Também foram relatados episódios de constrangimento envolvendo professores na presença dos alunos. Um profissional contou: “Teve uma vez que ela invadiu a minha aula e disse: professor bonitão que cês tem hein, eu me senti completamente invadido. São crianças ali. Ela tocou meu rosto, meus lábios, mesmo eu falando que não era legal seu comportamento, ela continuou. Eu acho que a intenção dela era que eu reagisse”.

Os relatos ainda descrevem situações de constrangimento durante reuniões: “Ela contava a gente por cabeça nas reuniões como vacas.”

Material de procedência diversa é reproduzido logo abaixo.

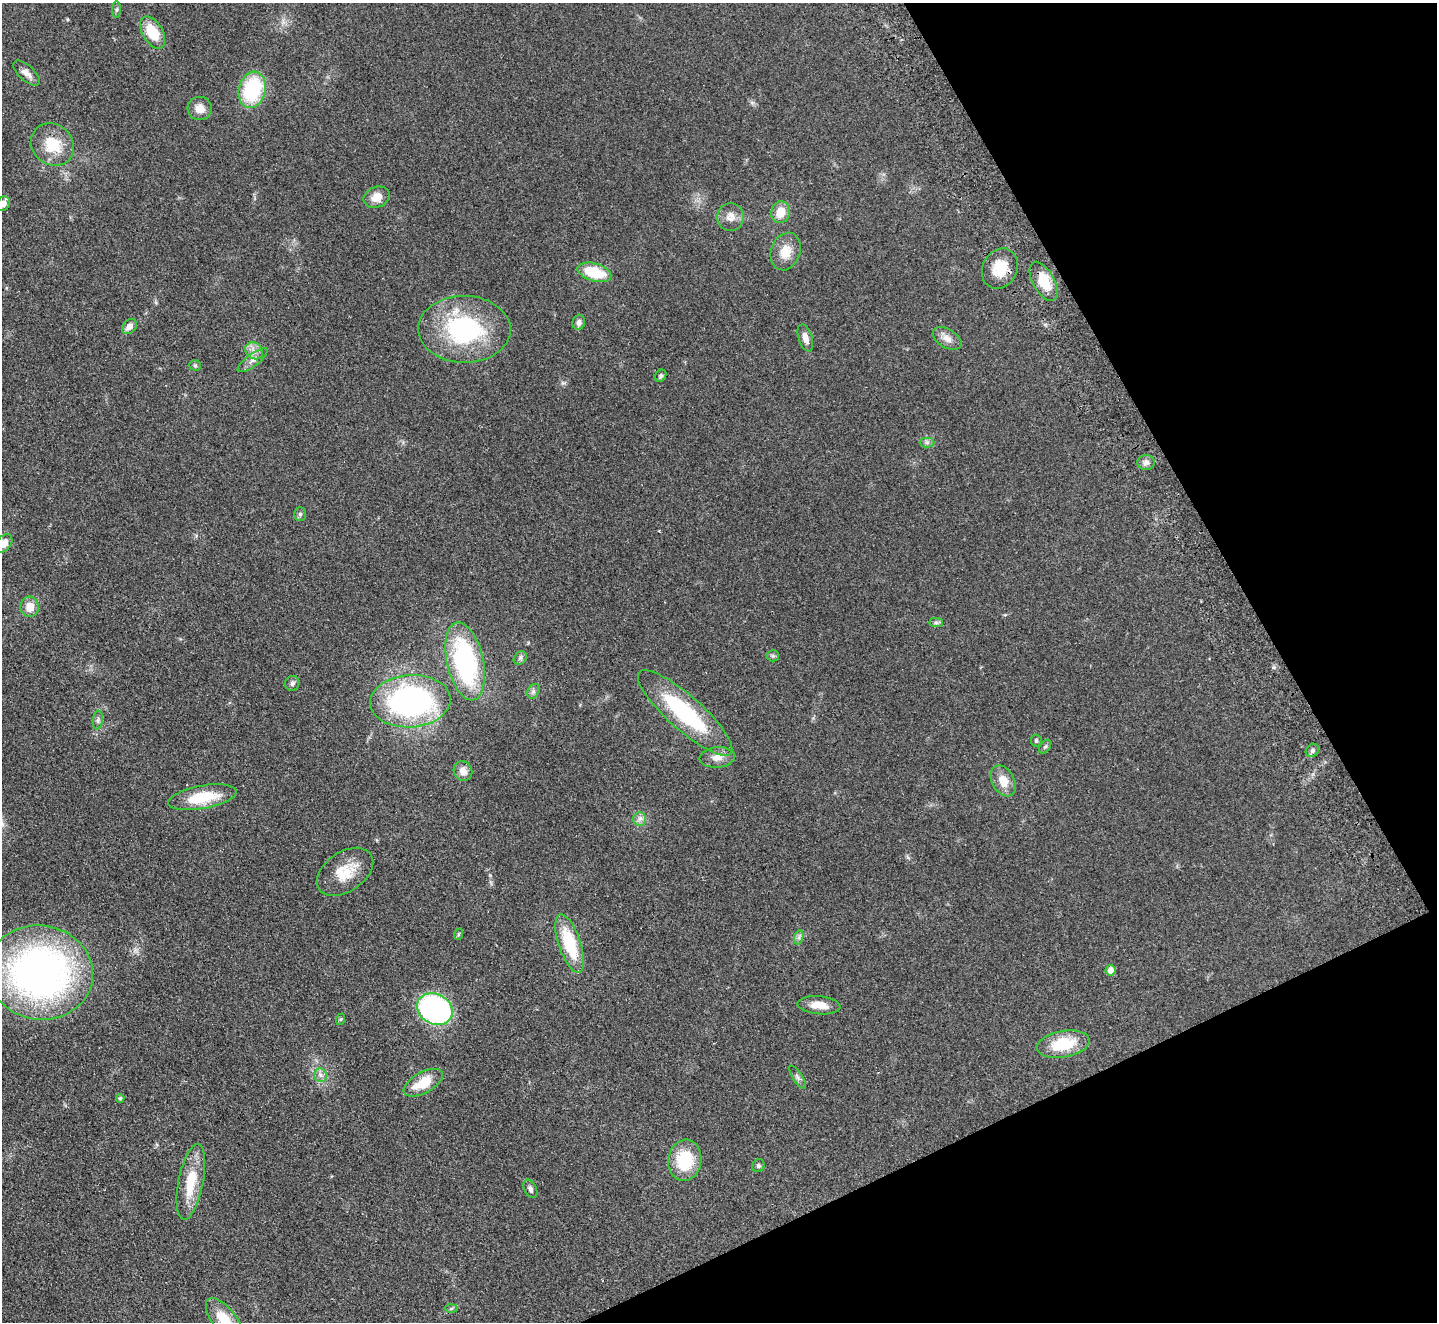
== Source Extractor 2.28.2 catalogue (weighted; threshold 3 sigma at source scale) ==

Uma ex-colaboradora relatou ainda situações envolvendo uma professora que teria ocupado posição de coordenação e feito comentários de cunho sexual: “As duas eram casadas ou ex-companheiras e brigavam muito ali. Inclusive a tal professora tinha posição de coordenação sem ser. Depois que elas ficaram a par das minhas fotos fazia piadinhas com meus seios.”

Também foram relatados episódios em que profissionais eram criticados dentro da própria sala dos professores, com comentários depreciativos sobre a capacidade de determinados colegas. Há ainda relatos de que funcionários seriam impedidos de receber presentes ou encomendas dentro da escola. Um dos entrevistados contou que uma profissional recebeu um buquê de flores enviado pelo marido, mas teria sido orientada a deixar o presente em um comércio próximo à unidade.

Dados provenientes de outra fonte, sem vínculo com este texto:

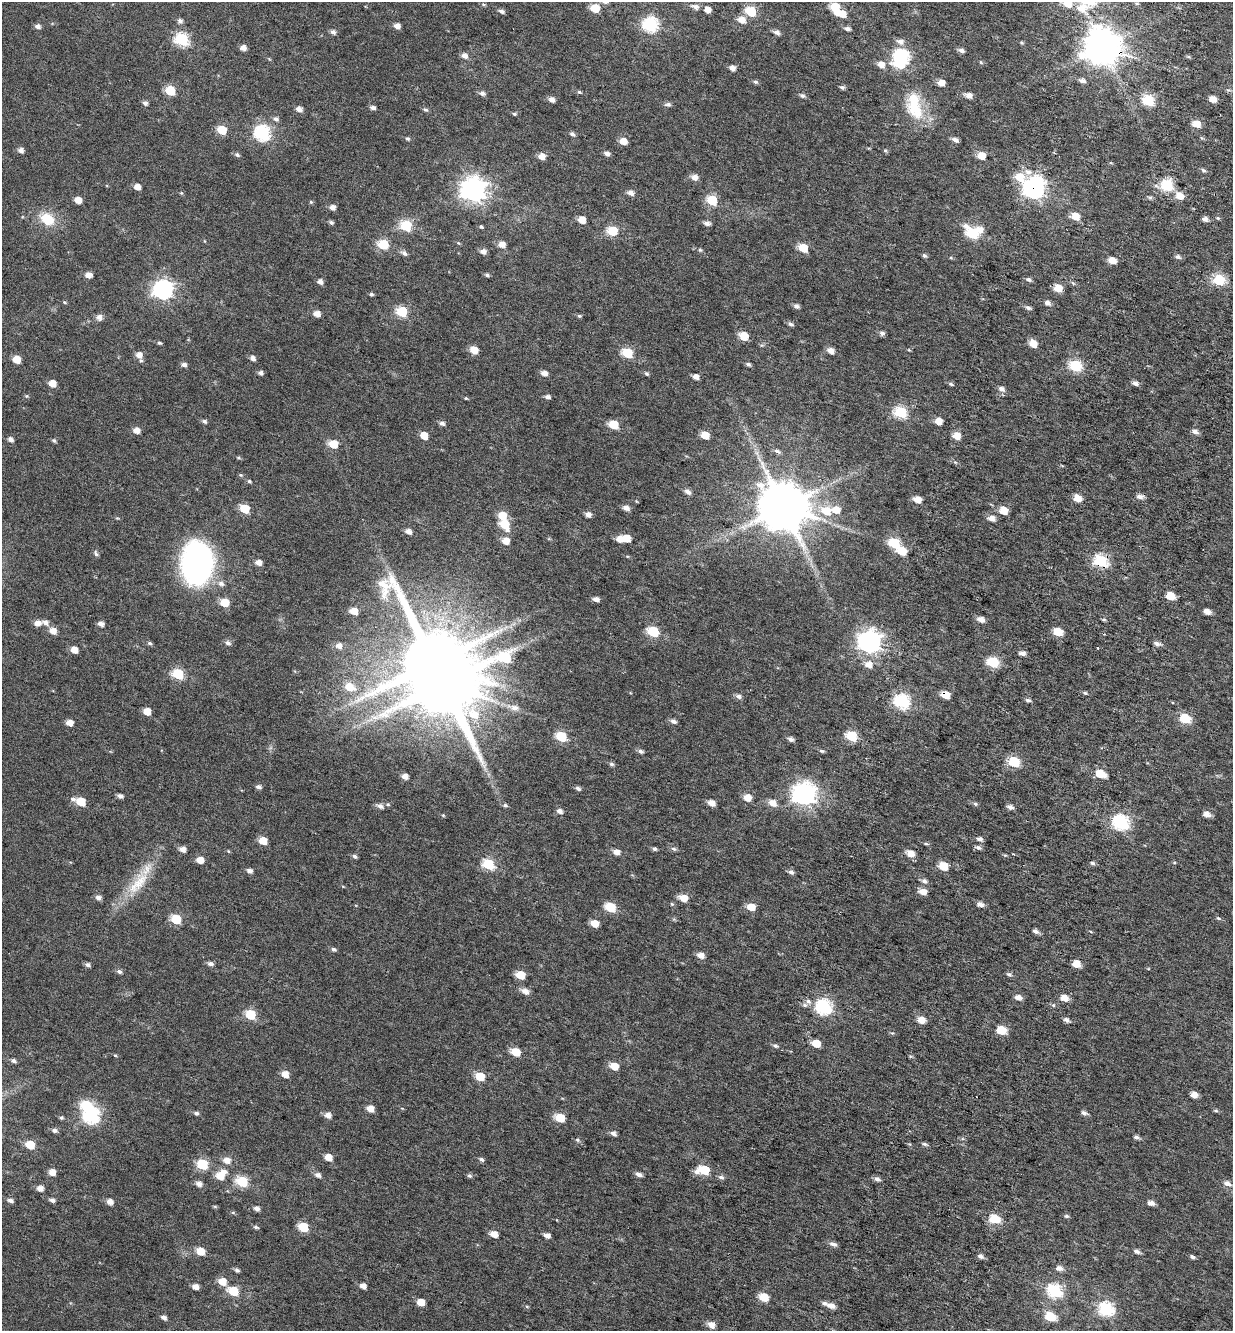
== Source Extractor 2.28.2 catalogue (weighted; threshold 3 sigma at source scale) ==
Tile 10 of 4 x 4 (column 2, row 3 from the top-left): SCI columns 1697-2927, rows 1485-2813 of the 5792 x 5631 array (HDU 1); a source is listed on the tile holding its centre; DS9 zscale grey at full resolution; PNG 1235 x 1333 px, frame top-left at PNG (2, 2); no overlay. Shown black and unused: <1% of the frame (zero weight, under 4 of 7 exposures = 11% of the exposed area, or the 3 px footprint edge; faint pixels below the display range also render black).
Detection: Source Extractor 2.28.2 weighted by HDU 2 'WHT'; one run over the whole footprint, this tile lists its part. Background 0.0106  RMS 0.0051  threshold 0.0209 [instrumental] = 3 sigma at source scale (4.09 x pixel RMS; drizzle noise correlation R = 1.36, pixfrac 0.8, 0.0396/0.0396 arcsec/px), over >= 5 px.
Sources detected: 376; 5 inside a brighter object's white glare — not listed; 1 inside a brighter listed object's ellipse — not listed separately; the other 370 listed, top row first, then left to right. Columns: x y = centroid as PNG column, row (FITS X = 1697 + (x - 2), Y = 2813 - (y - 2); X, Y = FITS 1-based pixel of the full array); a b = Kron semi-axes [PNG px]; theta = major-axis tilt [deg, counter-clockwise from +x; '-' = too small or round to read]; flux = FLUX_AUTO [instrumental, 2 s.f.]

Regras e tratamentos a estudantes

As declarações mais graves, porém, envolvem a forma como estudantes seriam tratados durante situações de conflito. Um dos ex-colaboradores afirmou: “Não dá pra olhar pra uma criança de 12, 13 anos e falar ‘eu quero que vc morra’, ‘eu não me importo com você’, não dá né, tudo tem um limite.”

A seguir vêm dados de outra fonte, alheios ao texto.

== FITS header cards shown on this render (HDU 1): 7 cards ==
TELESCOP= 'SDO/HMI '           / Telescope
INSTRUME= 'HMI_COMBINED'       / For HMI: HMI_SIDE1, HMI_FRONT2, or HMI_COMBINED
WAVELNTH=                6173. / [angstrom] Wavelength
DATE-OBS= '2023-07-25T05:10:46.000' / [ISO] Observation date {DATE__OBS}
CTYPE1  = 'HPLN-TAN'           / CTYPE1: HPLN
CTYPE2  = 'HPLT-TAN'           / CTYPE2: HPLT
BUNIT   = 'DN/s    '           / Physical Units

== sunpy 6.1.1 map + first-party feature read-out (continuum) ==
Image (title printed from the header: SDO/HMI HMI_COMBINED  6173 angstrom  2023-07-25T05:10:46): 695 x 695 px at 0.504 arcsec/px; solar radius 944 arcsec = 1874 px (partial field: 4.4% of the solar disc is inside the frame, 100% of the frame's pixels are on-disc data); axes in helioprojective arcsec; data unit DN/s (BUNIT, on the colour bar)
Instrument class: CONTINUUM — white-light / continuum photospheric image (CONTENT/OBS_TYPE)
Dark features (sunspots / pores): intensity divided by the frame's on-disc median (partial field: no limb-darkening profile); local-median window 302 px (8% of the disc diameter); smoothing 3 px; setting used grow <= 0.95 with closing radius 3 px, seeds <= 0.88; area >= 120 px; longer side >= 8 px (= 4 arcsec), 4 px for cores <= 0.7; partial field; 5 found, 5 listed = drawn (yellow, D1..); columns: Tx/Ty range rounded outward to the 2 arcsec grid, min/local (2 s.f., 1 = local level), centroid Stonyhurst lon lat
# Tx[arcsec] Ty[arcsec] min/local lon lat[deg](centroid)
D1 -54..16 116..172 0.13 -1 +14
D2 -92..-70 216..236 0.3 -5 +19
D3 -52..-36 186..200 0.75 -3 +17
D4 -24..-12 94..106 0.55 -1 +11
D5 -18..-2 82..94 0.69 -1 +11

Outro declarou que o episódio do áudio atribuído à diretora, que ganhou repercussão recentemente, seria apenas uma parte do comportamento que teria presenciado: “Esse áudio que vazou é coisa leve, isso era do cotidiano mesmo. Na cabeça dela não há nada de errado agir dessa forma.”

Um terceiro entrevistado relatou uma suposta ameaça envolvendo um facão: “Eu queria contar que ela falou para o aluno que ia cortar a mão dele com um facão se ele rabiscasse a carteira.”

Relatos sobre professores e inclusão:

Um ex-profissional também afirmou que, antes de assumir uma função na unidade, ouviu uma avaliação sobre a própria diretora: “Quando fui na regional saber em qual escola atuaria, a própria responsável utilizou a expressão ‘difícil de lidar’ para a diretora.”

Outro entrevistado afirmou que a gestão costumava atribuir aos professores a responsabilidade pelos problemas da escola: “Ela terceiriza toda a responsabilidade, sempre diz que a culpa da escola não ir bem é dos professores.”

A situação dos estudantes que necessitam de apoio também foi mencionada: “Pelo menos uma professora de apoio acompanha a Professora de português (que é ex-companheira da diretora) para corrigir redações deixando o apoio dos alunos especiais.”

Alguns relatos destacaram o controle dos funcionários por meio das câmeras de segurança. Segundo os entrevistados, os equipamentos seriam utilizados para  vigiar o comportamento dos colaboradores e estudantes. Entretanto, quando os funcionários solicitavam acesso a determinadas imagens, como já ocorreu em um caso grave, recebiam a informação de que não existiriam gravações.

Outro depoimento relaciona o período de trabalho na escola a impactos emocionais: “Infelizmente eu tive que começar a tomar medicação, na época que trabalhei lá fiquei muito mal.”

Os depoimentos ouvidos pelo Diário da Redação apresentam um cenário que precisa ser apurado pelos órgãos responsáveis, especialmente diante da natureza das acusações e do fato de envolverem crianças, adolescentes e profissionais da educação.

Secretaria de Educação é procurada

O Diário da Redação entrou em contato com a Secretaria de Estado da Educação para questionar se o órgão tem conhecimento das denúncias, se existem investigações ou procedimentos administrativos relacionados à escola e quais providências serão adotadas. Até o fechamento desta reportagem, a Secretaria de Educação não havia respondido aos questionamentos. O espaço permanece aberto para manifestação.

O Diário da Redação esclarece que as declarações acima foram apresentadas por ex-colaboradores entrevistados pela reportagem e são reproduzidas como depoimentos, sem antecipar conclusões sobre eventuais responsabilidades. A apuração dos fatos cabe aos órgãos competentes.